**Assigned task**:
Search the entries below. Return every line that has "individus" in it.

----

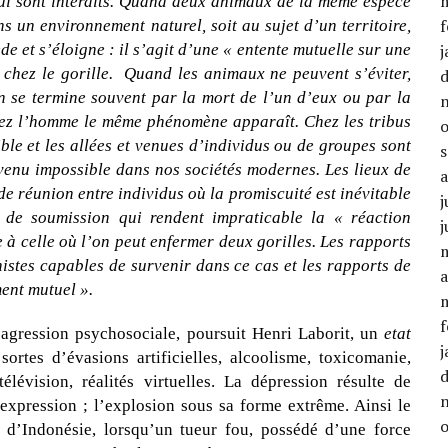
 lui sont interdits. Quand deux animaux de la même espèce
f
s un environnement naturel, soit au sujet d’un territoire,
de et s’éloigne : il s’agit d’une « entente mutuelle sur une
j
chez le gorille.
Quand les animaux ne peuvent s’éviter,
n se termine souvent par la mort de l’un d’eux ou par la
hez l’homme le même phénomène apparaît. Chez les tribus
ible et les allées et venues d’individus ou de groupes sont
evenu impossible dans nos sociétés modernes. Les lieux de
x de réunion entre individus où la promiscuité est inévitable
j
de soumission qui rendent impraticable la « réaction
j
 à celle où l’on peut enfermer deux gorilles. Les rapports
istes capables de survenir dans ce cas et les rapports de
a
ment mutuel ».
f
’agression psychosociale, poursuit Henri Laborit, un
etat
j
 sortes d’évasions artificielles, alcoolisme, toxicomanie,
élévision, réalités virtuelles. La dépression résulte de
l’expression ; l’explosion sous sa forme extrême. Ainsi le
s d’Indonésie, lorsqu’un tueur fou, possédé d’une force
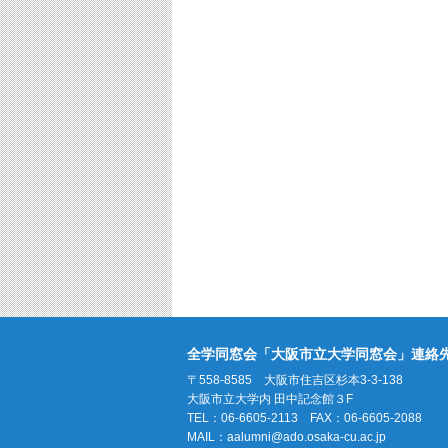
全学同窓会「大阪市立大学同窓会」連絡
〒558-8585 大阪市住吉区杉本3-3-138
大阪市立大学内 田中記念館３F
TEL：06-6605-2113 FAX：06-6605-2088
MAIL：
aalumni@ado.osaka-cu.ac.jp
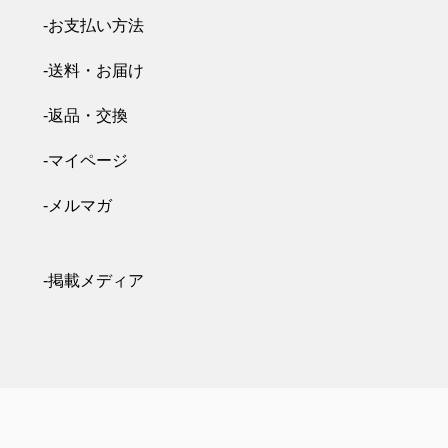
-お支払い方法
-送料・お届け
-返品・交換
-マイページ
-メルマガ
-掲載メディア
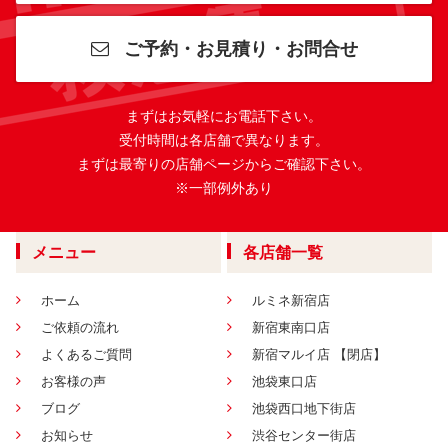
ご予約・お見積り・お問合せ
まずはお気軽にお電話下さい。
受付時間は各店舗で異なります。
まずは最寄りの店舗ページからご確認下さい。
※一部例外あり
メニュー
各店舗一覧
ホーム
ルミネ新宿店
ご依頼の流れ
新宿東南口店
よくあるご質問
新宿マルイ店 【閉店】
お客様の声
池袋東口店
ブログ
池袋西口地下街店
お知らせ
渋谷センター街店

----

**Response to the exercise**:
ible et les allées et venues d’individus ou de groupes sont
x de réunion entre individus où la promiscuité est inévitable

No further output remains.